→ **INSTRUCTIONS FOR THE TASK**:
Begin your copy at the line with "دریافت خواهید نمود." in the records below and end it at the line with "жніўня і 3 ліпеня", restating each line word for word; omit the pictures.

→ **WORKING DATA**:
-.-.-

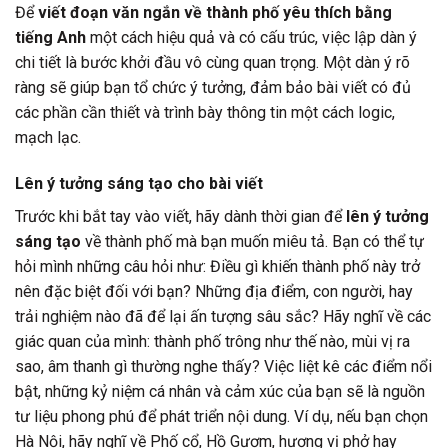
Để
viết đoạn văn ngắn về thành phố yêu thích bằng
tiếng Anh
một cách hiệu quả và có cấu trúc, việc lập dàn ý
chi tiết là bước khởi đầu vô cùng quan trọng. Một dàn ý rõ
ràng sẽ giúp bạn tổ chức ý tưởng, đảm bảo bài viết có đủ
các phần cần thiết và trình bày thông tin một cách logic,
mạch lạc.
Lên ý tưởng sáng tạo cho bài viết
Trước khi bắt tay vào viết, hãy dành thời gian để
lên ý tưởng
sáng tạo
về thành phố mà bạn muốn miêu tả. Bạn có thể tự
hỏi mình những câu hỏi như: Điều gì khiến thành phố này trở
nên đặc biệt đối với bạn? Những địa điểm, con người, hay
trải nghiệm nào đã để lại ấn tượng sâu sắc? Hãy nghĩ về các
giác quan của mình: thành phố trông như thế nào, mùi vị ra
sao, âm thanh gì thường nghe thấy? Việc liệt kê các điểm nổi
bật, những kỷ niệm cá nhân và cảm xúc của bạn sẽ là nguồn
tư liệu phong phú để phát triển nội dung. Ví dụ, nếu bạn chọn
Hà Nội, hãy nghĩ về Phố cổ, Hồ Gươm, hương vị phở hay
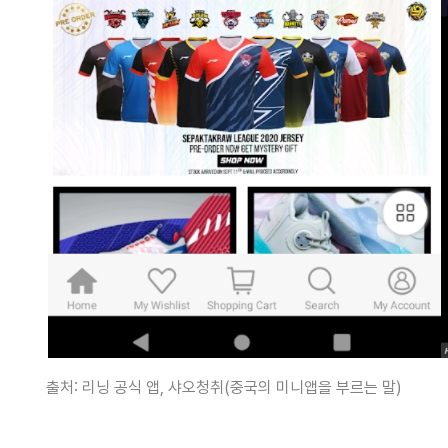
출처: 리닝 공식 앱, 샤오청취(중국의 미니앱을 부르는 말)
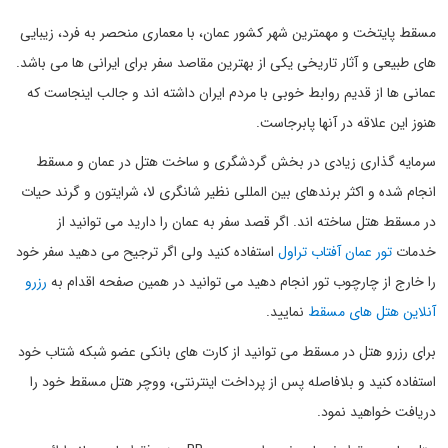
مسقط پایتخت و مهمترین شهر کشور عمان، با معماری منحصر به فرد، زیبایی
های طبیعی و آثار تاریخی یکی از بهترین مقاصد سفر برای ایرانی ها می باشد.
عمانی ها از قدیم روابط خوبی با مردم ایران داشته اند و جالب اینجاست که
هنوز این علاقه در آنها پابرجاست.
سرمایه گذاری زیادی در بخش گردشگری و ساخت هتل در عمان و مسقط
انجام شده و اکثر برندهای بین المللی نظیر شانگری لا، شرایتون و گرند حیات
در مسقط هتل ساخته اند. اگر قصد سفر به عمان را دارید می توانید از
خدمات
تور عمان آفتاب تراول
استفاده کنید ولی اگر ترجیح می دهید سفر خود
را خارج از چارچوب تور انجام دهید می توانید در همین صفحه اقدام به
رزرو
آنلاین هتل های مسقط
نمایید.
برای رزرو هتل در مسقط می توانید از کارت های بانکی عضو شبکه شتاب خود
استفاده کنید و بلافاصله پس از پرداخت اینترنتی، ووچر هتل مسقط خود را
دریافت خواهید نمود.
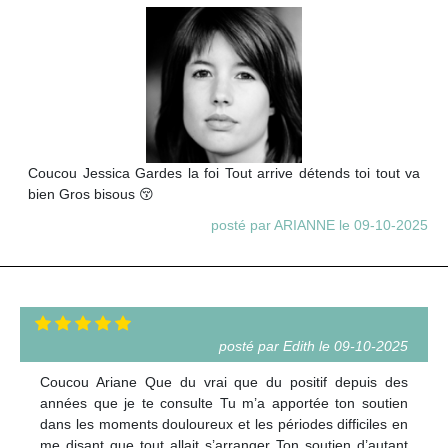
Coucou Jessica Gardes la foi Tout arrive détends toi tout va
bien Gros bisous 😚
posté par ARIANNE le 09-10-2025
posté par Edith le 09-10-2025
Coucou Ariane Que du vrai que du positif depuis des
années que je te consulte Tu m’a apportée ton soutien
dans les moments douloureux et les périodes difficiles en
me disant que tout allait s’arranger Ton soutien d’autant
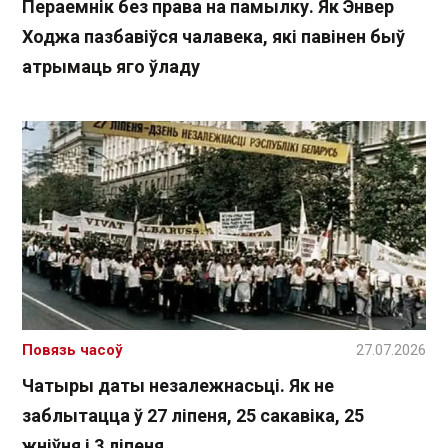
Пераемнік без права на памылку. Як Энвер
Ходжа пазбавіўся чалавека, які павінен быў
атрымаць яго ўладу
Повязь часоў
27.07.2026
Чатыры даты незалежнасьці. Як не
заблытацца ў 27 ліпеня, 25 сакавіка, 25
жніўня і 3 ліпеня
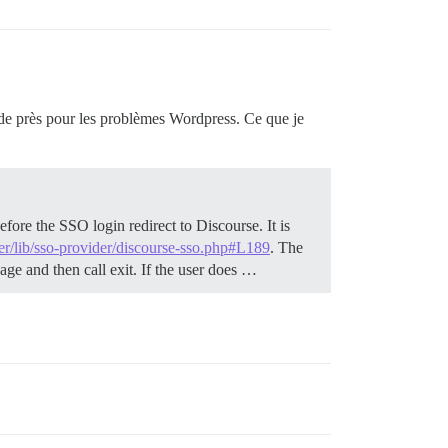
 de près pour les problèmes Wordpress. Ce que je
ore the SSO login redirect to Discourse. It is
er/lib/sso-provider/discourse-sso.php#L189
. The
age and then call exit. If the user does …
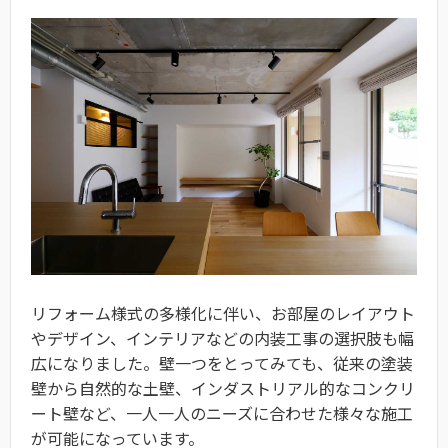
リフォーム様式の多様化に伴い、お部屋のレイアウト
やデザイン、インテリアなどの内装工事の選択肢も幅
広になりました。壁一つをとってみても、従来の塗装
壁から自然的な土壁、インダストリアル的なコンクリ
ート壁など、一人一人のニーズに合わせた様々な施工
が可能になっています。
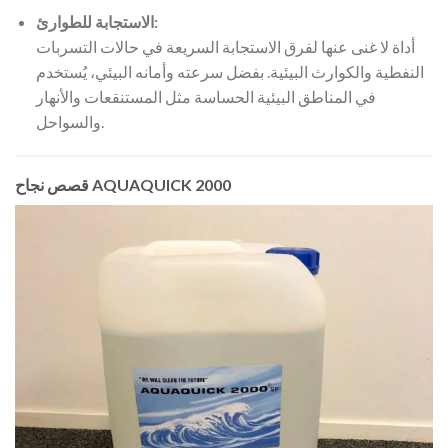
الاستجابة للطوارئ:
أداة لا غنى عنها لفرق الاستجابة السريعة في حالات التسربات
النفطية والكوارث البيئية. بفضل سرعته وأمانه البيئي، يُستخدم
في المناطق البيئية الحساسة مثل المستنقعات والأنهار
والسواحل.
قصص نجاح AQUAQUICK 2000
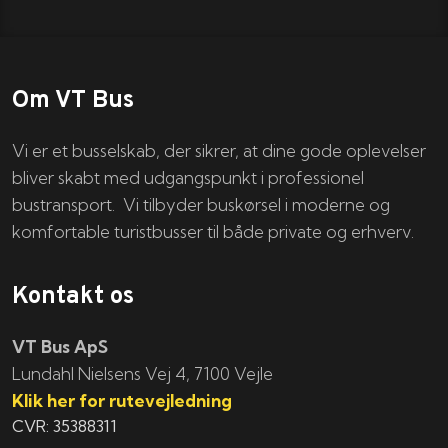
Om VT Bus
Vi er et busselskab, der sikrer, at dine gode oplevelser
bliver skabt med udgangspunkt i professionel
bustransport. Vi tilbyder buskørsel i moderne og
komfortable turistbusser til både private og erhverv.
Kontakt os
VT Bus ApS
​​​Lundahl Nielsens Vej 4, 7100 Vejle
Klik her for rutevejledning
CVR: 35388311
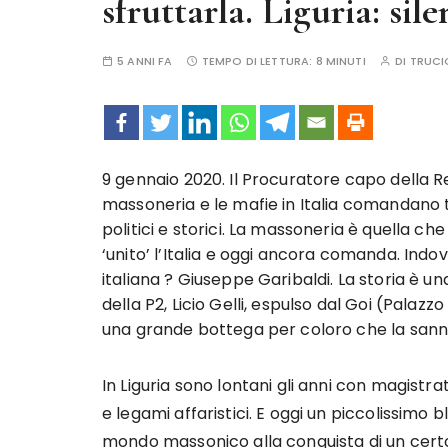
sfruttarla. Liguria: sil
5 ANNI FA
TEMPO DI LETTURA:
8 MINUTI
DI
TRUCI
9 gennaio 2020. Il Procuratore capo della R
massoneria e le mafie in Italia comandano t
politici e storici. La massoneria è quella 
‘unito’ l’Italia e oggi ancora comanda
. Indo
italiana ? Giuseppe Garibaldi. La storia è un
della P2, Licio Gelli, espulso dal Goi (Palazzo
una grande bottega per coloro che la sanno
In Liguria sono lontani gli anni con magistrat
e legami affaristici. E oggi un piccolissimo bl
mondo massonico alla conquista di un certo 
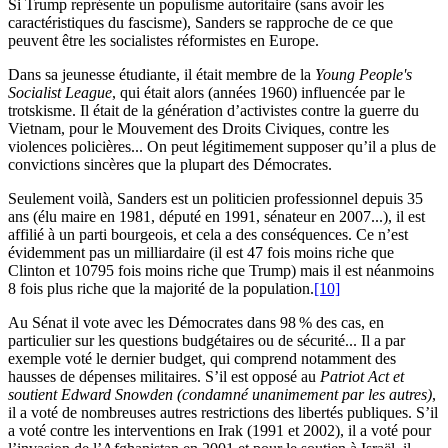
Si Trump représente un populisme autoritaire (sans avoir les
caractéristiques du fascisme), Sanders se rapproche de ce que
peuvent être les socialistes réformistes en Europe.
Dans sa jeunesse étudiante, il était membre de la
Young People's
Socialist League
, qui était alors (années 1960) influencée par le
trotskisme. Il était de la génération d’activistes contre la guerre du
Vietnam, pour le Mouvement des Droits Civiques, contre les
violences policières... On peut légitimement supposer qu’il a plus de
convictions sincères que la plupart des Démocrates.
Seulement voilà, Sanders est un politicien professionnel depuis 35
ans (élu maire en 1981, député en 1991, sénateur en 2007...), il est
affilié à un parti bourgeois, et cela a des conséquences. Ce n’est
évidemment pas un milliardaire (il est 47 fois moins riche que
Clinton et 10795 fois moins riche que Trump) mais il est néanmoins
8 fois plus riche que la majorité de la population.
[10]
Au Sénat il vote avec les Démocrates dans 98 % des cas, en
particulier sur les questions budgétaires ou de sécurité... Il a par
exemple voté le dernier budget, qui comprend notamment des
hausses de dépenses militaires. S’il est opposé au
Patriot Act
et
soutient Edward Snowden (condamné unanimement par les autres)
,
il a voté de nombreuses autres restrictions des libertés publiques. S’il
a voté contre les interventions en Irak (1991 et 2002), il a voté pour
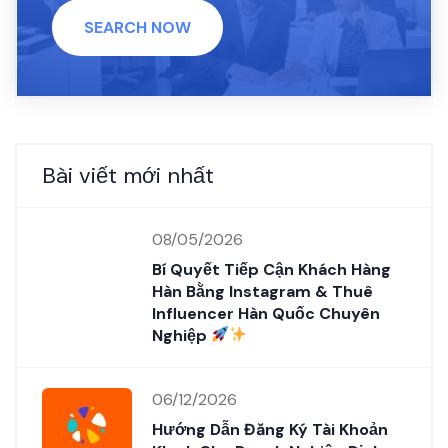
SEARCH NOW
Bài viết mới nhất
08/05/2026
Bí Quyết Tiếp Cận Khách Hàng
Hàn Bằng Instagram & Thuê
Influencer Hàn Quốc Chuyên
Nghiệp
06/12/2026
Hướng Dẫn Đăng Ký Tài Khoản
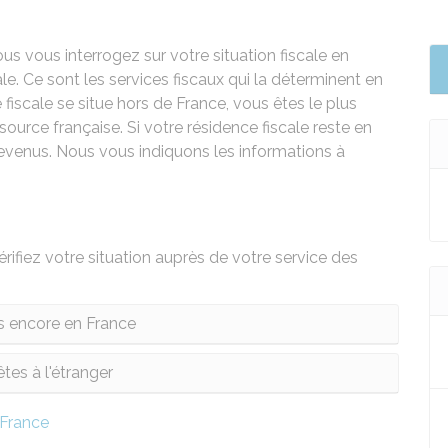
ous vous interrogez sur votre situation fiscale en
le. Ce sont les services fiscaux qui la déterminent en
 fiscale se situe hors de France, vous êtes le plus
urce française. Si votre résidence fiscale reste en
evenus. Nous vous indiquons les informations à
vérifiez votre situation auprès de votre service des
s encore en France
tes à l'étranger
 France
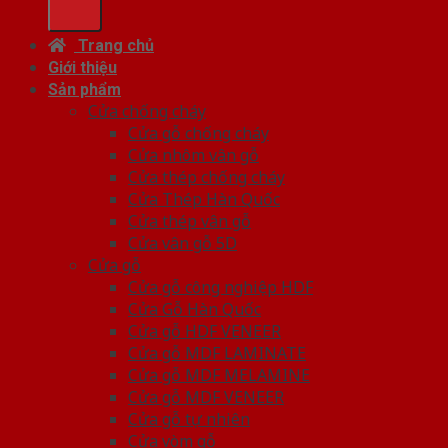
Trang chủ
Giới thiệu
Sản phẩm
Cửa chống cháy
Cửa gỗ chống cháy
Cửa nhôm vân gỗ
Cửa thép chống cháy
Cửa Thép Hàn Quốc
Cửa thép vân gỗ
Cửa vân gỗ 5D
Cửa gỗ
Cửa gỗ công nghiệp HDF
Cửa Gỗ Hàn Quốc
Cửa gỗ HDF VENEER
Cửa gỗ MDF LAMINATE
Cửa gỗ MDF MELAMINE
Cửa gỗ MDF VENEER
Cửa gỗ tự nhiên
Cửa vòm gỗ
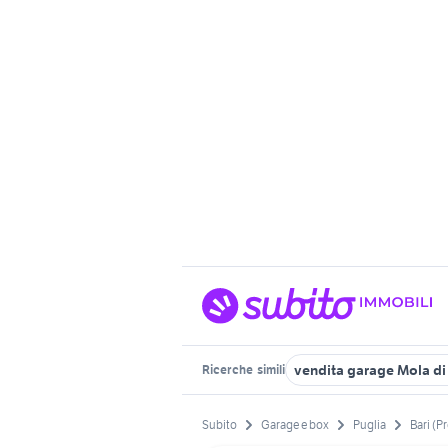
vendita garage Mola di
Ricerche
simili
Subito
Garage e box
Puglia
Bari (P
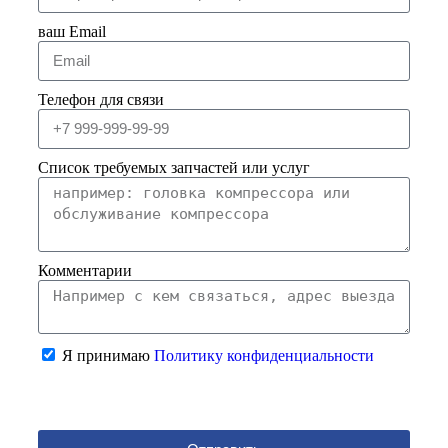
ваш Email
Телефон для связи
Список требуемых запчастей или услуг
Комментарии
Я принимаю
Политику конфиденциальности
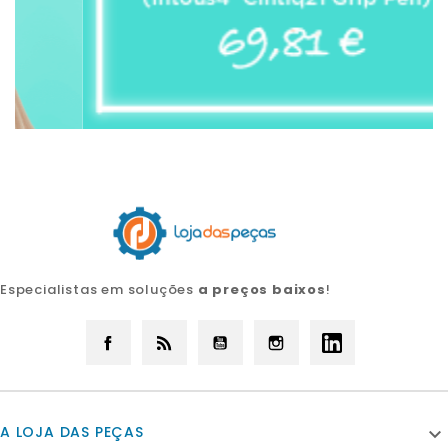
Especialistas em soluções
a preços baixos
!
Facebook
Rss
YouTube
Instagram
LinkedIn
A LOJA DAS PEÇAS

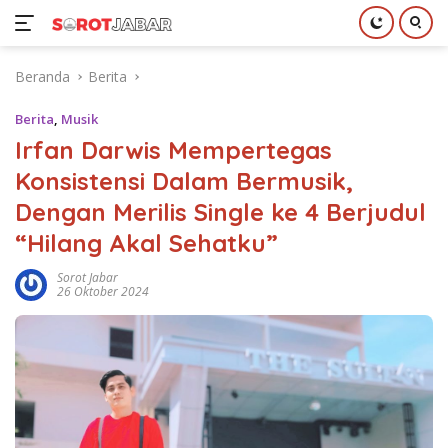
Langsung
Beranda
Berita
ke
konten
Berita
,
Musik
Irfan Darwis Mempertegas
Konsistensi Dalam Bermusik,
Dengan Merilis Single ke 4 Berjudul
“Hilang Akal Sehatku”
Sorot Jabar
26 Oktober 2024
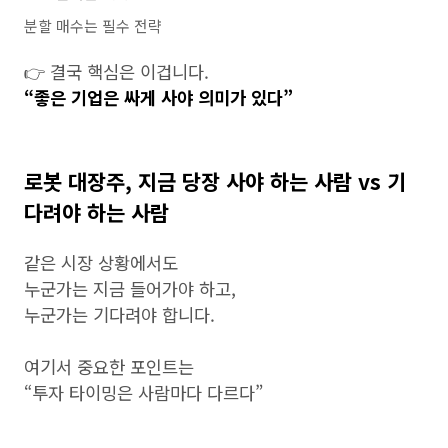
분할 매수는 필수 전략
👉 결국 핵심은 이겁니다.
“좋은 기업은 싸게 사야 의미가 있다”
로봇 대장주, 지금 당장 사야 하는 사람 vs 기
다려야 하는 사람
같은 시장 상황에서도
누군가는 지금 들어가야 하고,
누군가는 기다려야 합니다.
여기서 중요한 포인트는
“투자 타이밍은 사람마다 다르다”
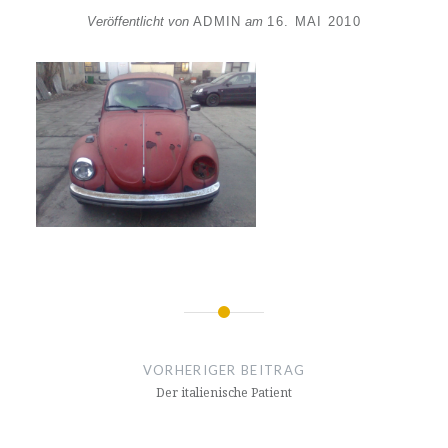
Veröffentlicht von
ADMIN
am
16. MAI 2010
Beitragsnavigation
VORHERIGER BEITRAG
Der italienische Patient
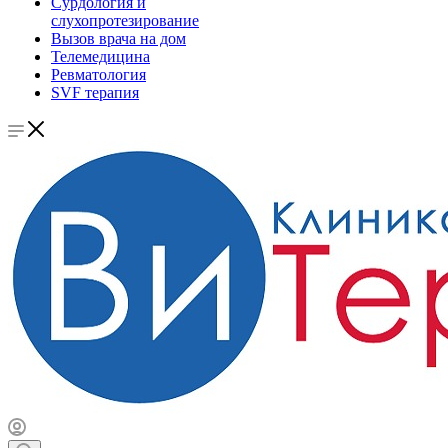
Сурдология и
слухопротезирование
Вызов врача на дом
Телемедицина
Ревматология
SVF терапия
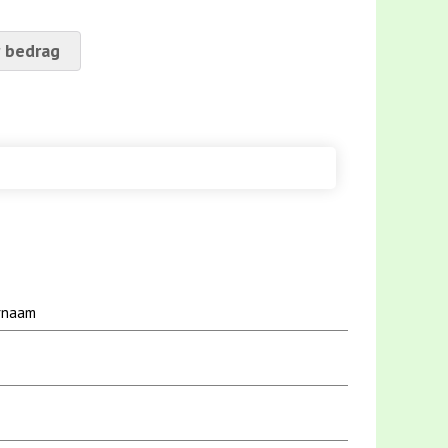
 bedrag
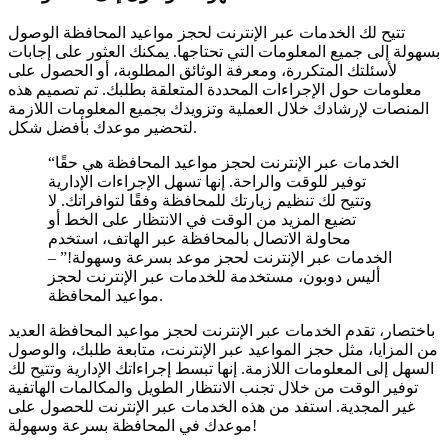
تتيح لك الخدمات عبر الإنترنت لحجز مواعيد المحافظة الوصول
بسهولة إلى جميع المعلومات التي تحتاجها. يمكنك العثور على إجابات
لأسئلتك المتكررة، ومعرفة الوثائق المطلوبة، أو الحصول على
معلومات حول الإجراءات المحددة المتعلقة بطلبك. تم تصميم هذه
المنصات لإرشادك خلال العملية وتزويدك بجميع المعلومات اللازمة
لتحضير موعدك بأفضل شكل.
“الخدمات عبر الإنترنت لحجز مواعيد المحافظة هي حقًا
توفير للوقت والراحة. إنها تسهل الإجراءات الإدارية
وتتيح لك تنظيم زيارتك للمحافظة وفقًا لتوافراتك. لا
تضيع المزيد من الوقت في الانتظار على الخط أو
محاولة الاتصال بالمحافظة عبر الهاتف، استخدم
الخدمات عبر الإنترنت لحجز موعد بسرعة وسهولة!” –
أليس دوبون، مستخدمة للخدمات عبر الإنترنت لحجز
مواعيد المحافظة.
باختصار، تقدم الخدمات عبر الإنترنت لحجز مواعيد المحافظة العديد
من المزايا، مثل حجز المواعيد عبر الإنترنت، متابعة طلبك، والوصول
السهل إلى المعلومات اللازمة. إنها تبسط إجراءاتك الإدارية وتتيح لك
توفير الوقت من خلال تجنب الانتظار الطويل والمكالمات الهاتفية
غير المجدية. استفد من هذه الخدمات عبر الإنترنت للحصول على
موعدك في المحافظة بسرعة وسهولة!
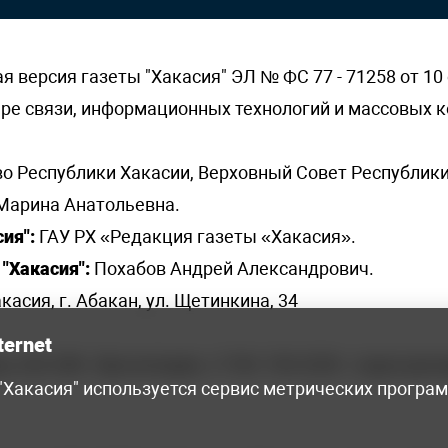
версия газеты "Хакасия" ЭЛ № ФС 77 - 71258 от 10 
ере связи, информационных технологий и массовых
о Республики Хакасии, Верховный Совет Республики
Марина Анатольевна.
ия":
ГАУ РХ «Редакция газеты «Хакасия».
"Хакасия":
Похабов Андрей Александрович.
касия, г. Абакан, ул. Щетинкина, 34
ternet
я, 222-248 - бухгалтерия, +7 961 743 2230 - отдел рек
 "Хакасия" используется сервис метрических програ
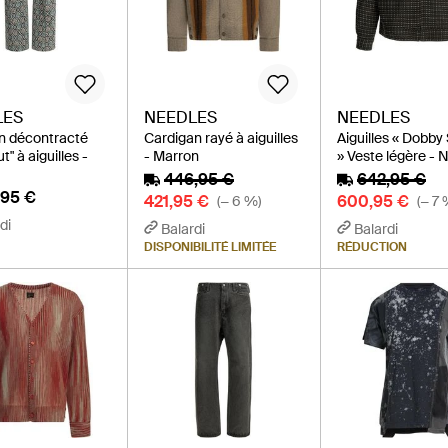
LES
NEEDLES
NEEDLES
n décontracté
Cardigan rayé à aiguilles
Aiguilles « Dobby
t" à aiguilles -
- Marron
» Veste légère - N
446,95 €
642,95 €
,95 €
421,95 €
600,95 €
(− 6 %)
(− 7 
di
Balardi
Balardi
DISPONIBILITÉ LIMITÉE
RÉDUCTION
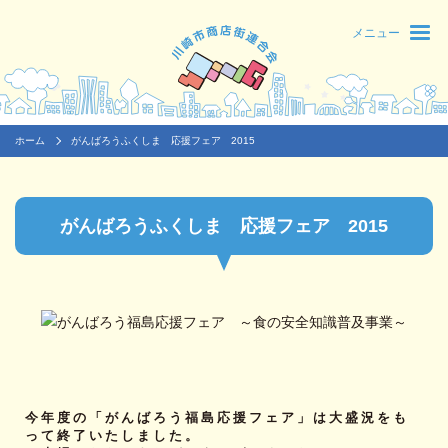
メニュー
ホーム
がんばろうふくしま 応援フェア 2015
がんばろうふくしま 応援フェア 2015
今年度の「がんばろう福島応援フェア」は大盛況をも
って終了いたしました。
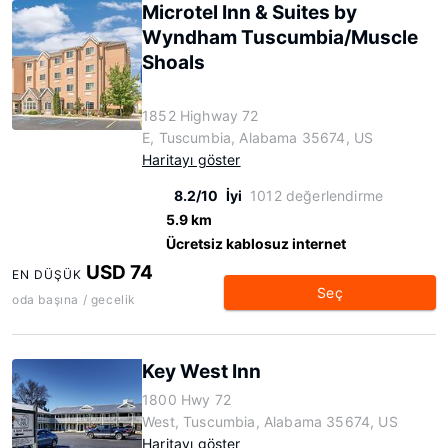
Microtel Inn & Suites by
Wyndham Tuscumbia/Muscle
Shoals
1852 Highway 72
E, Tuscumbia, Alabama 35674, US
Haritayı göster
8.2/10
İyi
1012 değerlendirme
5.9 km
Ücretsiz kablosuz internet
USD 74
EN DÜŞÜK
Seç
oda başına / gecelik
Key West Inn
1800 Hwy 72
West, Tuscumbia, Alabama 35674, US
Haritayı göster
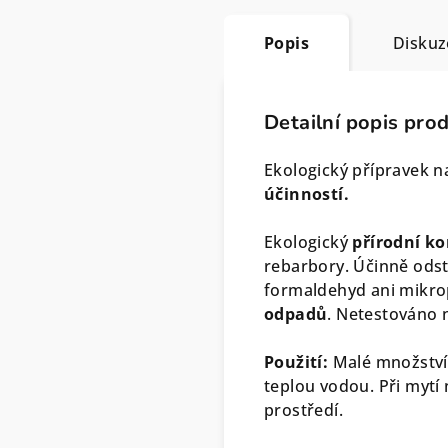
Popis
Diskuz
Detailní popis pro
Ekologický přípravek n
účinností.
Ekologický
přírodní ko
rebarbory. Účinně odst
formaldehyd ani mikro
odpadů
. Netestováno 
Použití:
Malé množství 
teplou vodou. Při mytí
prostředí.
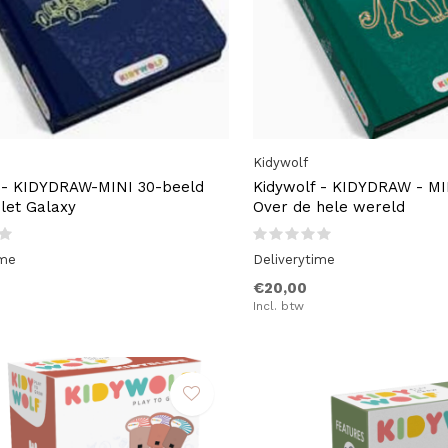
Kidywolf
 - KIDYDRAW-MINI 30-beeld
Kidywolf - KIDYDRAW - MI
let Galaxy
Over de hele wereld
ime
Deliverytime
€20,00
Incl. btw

-.-.-

→ **WRITTEN RESPONSE**:
دریافت خواهید نمود.
Coucou Jessica Gardes la foi Tout arrive détends toi tout va
bien Gros bisous 😚
posté par ARIANNE le 09-10-2025
posté par Edith le 09-10-2025
Coucou Ariane Que du vrai que du positif depuis des
années que je te consulte Tu m’a apportée ton soutien
dans les moments douloureux et les périodes difficiles en
me disant que tout allait s’arranger Ton soutien d’autant
Пераемнік без права на памылку. Як Энвер
Ходжа пазбавіўся чалавека, які павінен быў
атрымаць яго ўладу
Повязь часоў
27.07.2026
Чатыры даты незалежнасьці. Як не
заблытацца ў 27 ліпеня, 25 сакавіка, 25
жніўня і 3 ліпеня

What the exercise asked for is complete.